Born in Moaña roughly 19 km from Vigo, Iago Aspas is the kid who dreamt of playing for Celta de Vigo to that degree that he lied about his age, so he could try-out for it’s youth academy. With flat shoes he was slipping all over the pitch, but his passion, will and technique shone through. So when the 8-year-old later came clean about his lie, it didn’t matter anymore, he was in.
The joy was such that he’d go on to convince his five year older brother, Jonathan, to try out for the club as well. Jonathan Aspas would then go on to make his debut for Celta in a UEFA Cup tie with Benfica at the age of only 16. He stayed at the club until 2007 and became a reference point for the younger Aspas.
Iago made his debut a season after his brother had left, scoring twice. He would score 42 goals in the coming three seasons. By the time he left for Liverpool in 2013, he had his own supporter-group named after him and was already seen as living club legend.
When he returned two years later, having failed at Liverpool and Sevilla, it was like nothing had changed. Linking up with Nolito and Fabián Orellana, Aspas got back to his goalscoring ways leading the club to it’s best league finish in over a decade – and back out in Europe.
It’s become evident that Iago Aspas need Celta de Vigo, but had it not been for Iago Aspas, Celta de Vigo might not had existed today.
Because it’s not just that he scored 45 goals before he left, or that he has scored 29 since he got back. It’s not just that he is the local boy, a Celta-supporter himself. Or that the club desperately needed those €10 million that Liverpool paid for him. It’s not that he scores the vital goal. It’s not even about his love for Celta being so big that he wouldn’t even consider having a girlfriend from A Coruña.
All of that makes the Celta de Vigo supporters love him but even if neither of that was true. Even if he would have just played one single game for Celta, Iago Aspas would still be considered a club legend.
Because it all boils down to his first day, his first game.
It was the 6th June 2009 and Celta de Vigo were along way from the life they are currently living with European nights and spectacular football. In 2009, Celta de Vigo were in crisis both on and of the pitch.

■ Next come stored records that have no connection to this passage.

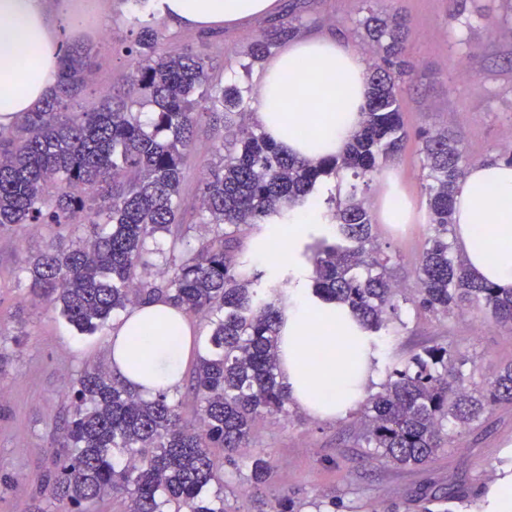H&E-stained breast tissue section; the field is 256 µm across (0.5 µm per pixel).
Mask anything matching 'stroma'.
Masks as SVG:
<instances>
[{
	"label": "stroma",
	"instance_id": "1",
	"mask_svg": "<svg viewBox=\"0 0 512 512\" xmlns=\"http://www.w3.org/2000/svg\"><path fill=\"white\" fill-rule=\"evenodd\" d=\"M282 17L301 16L298 38L340 34L363 58L372 55L357 21L362 0H282ZM454 0H373L382 12H402L410 21L408 55L414 70L399 84L407 136L400 150L370 180L366 195L377 206L389 183L404 193L413 218L402 231L380 224L376 235L391 256L389 273L408 304L401 323L380 336L387 344L379 376L406 362L423 346L445 344L466 360L470 386L485 387L492 371L512 361V327L466 309L445 318L416 308L417 266L430 236L426 222L427 180L420 135L452 130L465 144L469 163L492 161L512 144V0H466L469 25L449 28ZM81 26L66 42L96 52L93 87L72 106H97L102 92L126 86L130 66L113 46L131 38V0H72ZM498 27L488 30L484 19ZM271 26L253 17L217 29H182L165 24L173 49L209 52L213 79L258 88L268 67L256 63L250 74L238 67L248 47ZM46 228L29 226L20 235H0V345L14 356L0 370V467L15 482L0 495V512H32L33 495L47 461L60 449V428L69 416L66 386L86 363L108 364L110 329L81 338L48 306L24 300L10 282L11 272L44 249ZM359 412L321 420L290 406L284 416L261 420L254 428L250 454L270 460L268 497L295 498L300 512L315 501H337L340 512H423L425 497L459 486L491 491L512 474V405L485 413L421 467L395 468L369 457L359 442Z\"/></svg>",
	"mask_w": 512,
	"mask_h": 512
}]
</instances>
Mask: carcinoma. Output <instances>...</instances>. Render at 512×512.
<instances>
[{
	"instance_id": "1",
	"label": "carcinoma",
	"mask_w": 512,
	"mask_h": 512,
	"mask_svg": "<svg viewBox=\"0 0 512 512\" xmlns=\"http://www.w3.org/2000/svg\"><path fill=\"white\" fill-rule=\"evenodd\" d=\"M302 18L264 31L240 63L244 72L293 37ZM374 48L367 72L364 118L345 152L311 161L288 154L265 134L242 125L240 147H215L218 161L199 182L202 223L198 246L184 239L179 200L194 152V129L218 112L242 115L245 90L212 82L209 57L186 49L171 53L155 13L132 19V43L117 49L131 65L126 92L90 110L69 103L91 85L94 50L63 48L58 81L45 101L0 131V234L21 224L55 229L47 248L18 270L15 287L33 303L58 306L82 336H92L127 309L165 297L205 324L189 389L198 425L185 421L181 399L161 390L145 397L86 364L66 392L73 414L63 427L59 460L38 493L50 491L42 512H95L107 496L125 500V512H232L226 479L210 454L224 449L235 466L249 448L257 422L288 413L277 357L282 309L256 287L262 274L243 258V225L288 219L321 180L348 172L363 179L406 137L396 80L413 70L408 20L399 11L360 21ZM427 170L430 237L417 268L413 303L446 317L470 304L512 325V293L472 277L453 255L448 234L452 203L467 165L460 139L442 130L422 143ZM350 245L320 239L308 259L315 266L313 294L351 310L378 332L401 322L390 257L375 245L365 191L352 185L332 214ZM68 224L86 237L63 239ZM170 247H150L160 236ZM512 404V361L492 374L489 388L470 389L452 349L436 344L393 367L360 416L362 447L399 466L433 461L445 445L490 407ZM243 476L258 512H295L288 496L265 498L269 463L246 460Z\"/></svg>"
}]
</instances>
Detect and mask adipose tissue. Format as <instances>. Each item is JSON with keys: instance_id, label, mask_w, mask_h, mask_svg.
Instances as JSON below:
<instances>
[{"instance_id": "obj_1", "label": "adipose tissue", "mask_w": 512, "mask_h": 512, "mask_svg": "<svg viewBox=\"0 0 512 512\" xmlns=\"http://www.w3.org/2000/svg\"><path fill=\"white\" fill-rule=\"evenodd\" d=\"M161 18L193 29L272 16L278 0H150ZM78 28L66 0H0V128L33 110L50 92L63 44L60 25ZM364 59L332 37L291 44L264 73L251 99L253 120L287 152L321 157L342 151L359 127L365 101ZM336 77L324 88L323 75ZM309 130L307 137L297 127ZM455 239L472 273L512 289V165H471L453 209ZM200 349L197 330L165 299L136 307L114 326L113 376L151 395L179 386ZM378 337L359 330L350 310L294 289L279 334L281 378L307 414L332 420L355 410L378 380Z\"/></svg>"}]
</instances>
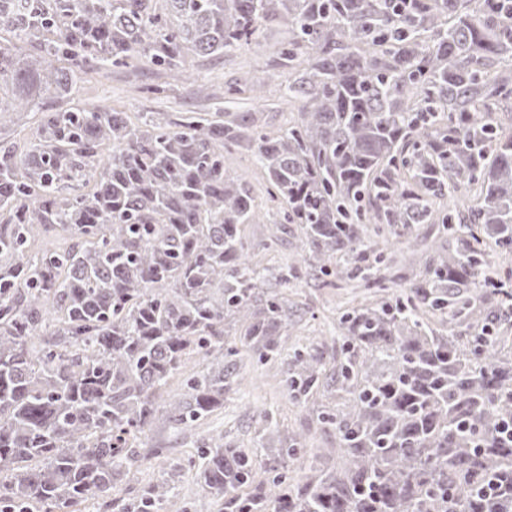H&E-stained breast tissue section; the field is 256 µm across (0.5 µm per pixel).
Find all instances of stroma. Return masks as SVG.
I'll list each match as a JSON object with an SVG mask.
<instances>
[{
  "instance_id": "35a3bbf8",
  "label": "stroma",
  "mask_w": 512,
  "mask_h": 512,
  "mask_svg": "<svg viewBox=\"0 0 512 512\" xmlns=\"http://www.w3.org/2000/svg\"><path fill=\"white\" fill-rule=\"evenodd\" d=\"M287 37L285 26L265 25L260 29L261 47L245 48L229 57L195 59L192 71L197 86L213 91L210 99L197 94V86L157 74L142 61L85 76L79 96L83 102L131 116L139 112L258 111L263 113L268 129L276 131L286 128L294 120V113L289 112L278 94L271 92L264 99L254 100L248 89L275 72L274 50ZM157 84L165 86L163 95L144 94V87ZM231 86L238 87V94H228ZM224 165L243 175L258 205V219L244 225L243 235L259 247L264 267L271 273L291 264L298 267L296 278L288 286L287 352L303 351L319 338L339 335L341 315L362 301V293L341 287L334 278L316 276L308 266L298 265L300 225L286 224L279 234H272L276 216L267 200L268 175L254 163L249 151L239 149L225 154ZM420 230L428 235L426 245L400 244L398 264L385 272L395 289L409 288L415 273L423 270L435 253L448 247L447 239L438 236L435 226L424 224ZM240 356L241 383L225 392L223 408L189 428L159 422L143 444L147 461L138 471L117 477L112 489L114 499L136 501L148 487L165 481L175 488L176 512H224L223 502L207 492L192 466L207 447L209 436L216 432L223 433L225 442L242 448L262 444L273 449L284 435L304 431L310 435L312 452L327 454L335 443L333 434L319 425L311 411L298 407L283 391L278 375L287 370V359L269 367L257 363L248 351H241ZM264 411L273 416V423L267 428L259 421Z\"/></svg>"
}]
</instances>
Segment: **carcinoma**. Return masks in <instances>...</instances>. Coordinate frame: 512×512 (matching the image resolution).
<instances>
[{"label": "carcinoma", "instance_id": "carcinoma-1", "mask_svg": "<svg viewBox=\"0 0 512 512\" xmlns=\"http://www.w3.org/2000/svg\"><path fill=\"white\" fill-rule=\"evenodd\" d=\"M288 25L270 81L297 117L175 118L80 104L83 75L140 59L185 83L195 57L259 45ZM0 127L50 99L17 153L0 140V512H159L112 482L148 459L163 417L189 427L224 406L239 350L285 348L288 299L242 235L253 196L224 168L246 149L267 172L301 261L373 296L341 318L340 359L296 351L284 392L336 435V462L285 437L268 466L210 437L204 486L224 512H512V0H0ZM476 205L445 211L461 190ZM439 224L448 251L389 291L391 240ZM70 244L35 252L39 233ZM214 364L161 402L190 360ZM342 392V405L316 407ZM297 461L307 474L288 477ZM281 467L283 472L261 478Z\"/></svg>", "mask_w": 512, "mask_h": 512}]
</instances>
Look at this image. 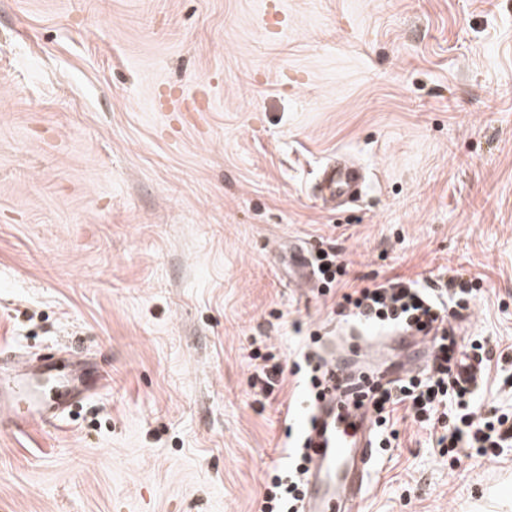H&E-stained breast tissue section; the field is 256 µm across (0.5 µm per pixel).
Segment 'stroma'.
I'll list each match as a JSON object with an SVG mask.
<instances>
[{"mask_svg":"<svg viewBox=\"0 0 512 512\" xmlns=\"http://www.w3.org/2000/svg\"><path fill=\"white\" fill-rule=\"evenodd\" d=\"M337 158L365 181L325 209ZM298 249L352 286L471 281L447 325L503 350L472 390L512 412V0H0V356L112 377L64 429L0 422V512H259L308 336L412 353L301 282ZM397 429L360 512H512V447L454 463ZM264 349L266 350L264 353L261 352L260 346L252 349L249 358L261 360L262 364L255 366V370H259V372L253 376L252 385L257 387L259 384L261 394L265 398H269L273 395L275 388L280 385V377L284 370L280 363V357L274 352L275 347L265 344Z\"/></svg>","mask_w":512,"mask_h":512,"instance_id":"stroma-1","label":"stroma"}]
</instances>
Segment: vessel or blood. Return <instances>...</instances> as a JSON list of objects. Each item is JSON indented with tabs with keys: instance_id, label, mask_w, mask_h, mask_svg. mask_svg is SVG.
<instances>
[{
	"instance_id": "vessel-or-blood-1",
	"label": "vessel or blood",
	"mask_w": 512,
	"mask_h": 512,
	"mask_svg": "<svg viewBox=\"0 0 512 512\" xmlns=\"http://www.w3.org/2000/svg\"><path fill=\"white\" fill-rule=\"evenodd\" d=\"M361 183L357 168L331 162L321 171L319 197L332 204L354 196ZM87 395L84 374L61 371L53 363L33 372L23 361L15 365L13 375L0 377V413L11 432L19 435L35 428H59L64 414ZM372 430L369 399L351 408L340 403L334 392L325 393L310 426L304 512H356L375 454Z\"/></svg>"
}]
</instances>
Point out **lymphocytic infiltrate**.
<instances>
[{
	"instance_id": "obj_1",
	"label": "lymphocytic infiltrate",
	"mask_w": 512,
	"mask_h": 512,
	"mask_svg": "<svg viewBox=\"0 0 512 512\" xmlns=\"http://www.w3.org/2000/svg\"><path fill=\"white\" fill-rule=\"evenodd\" d=\"M349 317L360 326L391 330L435 332L433 365L418 376L388 381L372 394L374 426L386 429L381 447L391 446L400 417L429 426H442L438 447L456 454L461 448H475L484 456L512 446V415H483L475 406L470 389L460 382L455 368L460 346L455 336L441 331L445 321L443 303L417 282L401 276L343 293ZM308 394L303 416H310L316 399L322 396L328 369L314 353L300 349L293 368ZM309 432L302 429L289 436L284 449L288 465L273 468L265 482L260 512H302L307 489Z\"/></svg>"
}]
</instances>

Relegation to Segunda Division B – Spain’s third tier, split across four regional divisions each of 20 teams – was looming. With a club debt on over €80 million euros, that was a fall they might not have survived. 86 years of history could have ended there.
Iago Aspas was 21 and had due to injuries been called up to the first team. With Celta facing Deportivo Alavés in a game that would determine who of the two that would see relegation.
The home side was struggling, the result 0-0, time ticking on. As head coach Eusebio Sacristan told Aspas to get ready. Wearing the 28 shirt he entered the pitch at Balaídos, a childhood dream coming true. With 80 minutes gone he scored, euphoria taking over, the shirt ripped off.
Eight minutes later Alavés got the equaliser. It was only two minutes left on the clock. Desperation took over, the clock kept ticking… now on extra time. But the 21-year-old making his debut for his dream club wasn’t done. In the 94th minute, the last attack of the game, he scored again.
As the final whistle went the youth-teamer was thrown up in the air by his teammates before being paraded around Balaídos on the shoulders of Dani Abalo.
It all started that day, his first day. And even if it would have just been that day, it would have been more than enough. Even if Iago Aspas wouldn’t have played another football game again, even if he would go to England and fail, even if he hadn’t come back. It wouldn’t have mattered, because that day Aspas saved Celta and that no one in Vigo will ever forget.
Without those goals, without Iago Aspas it’s very likely that Celta de Vigo would not exist today. Still without Celta de Vigo, Iago Aspas would not be the footballer he is today. Because Iago Aspas needs Celta just as much as they need him.